We're past the point of believing current finger pointing is merely the result of coincidental events. This is a scheme in our view, a cold-blooded strategy to subject the marketplace to a kind of coup de grâce. If it does come to hearings, you can bet that the financial industry that emerges shall be thoroughly beholden to regulators and the regulatory process.

Whether it is the phony LIBOR scandal (which we have written about a great deal) or efforts to "reregulate" the financial industry for other "crimes," we see considerable evidence that the power elite is readying a final show trial for capitalism. Once it takes place, the industry shall be stripped of any pretense of independence.
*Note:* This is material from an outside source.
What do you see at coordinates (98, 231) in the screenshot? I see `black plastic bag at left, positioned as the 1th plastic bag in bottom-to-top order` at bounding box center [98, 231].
Regulators shall rule – and therefore governments and the elites behind them. Henceforth the last vestiges of the ability of people to gain access to "public" markets shall be subject to the strict scrutiny of the powers-that-be. If you are not sufficiently allied with their globalist agenda, you will not receive any funds at all, nor have any chance too.

The last act of this farce would seem to be playing out, orchestrated by such unrepentant flim-flam artists as Mervyn King. He knows full well where the real blame lies for the current dysfunctional monopoly-fiat financial system. But he would rather the West collapse into depression than explain or reveal it.

After Thoughts

In fact, those to whom King reports are probably anticipating the onrushing disaster with relish. They've likely worked hard over generations to precipitate it.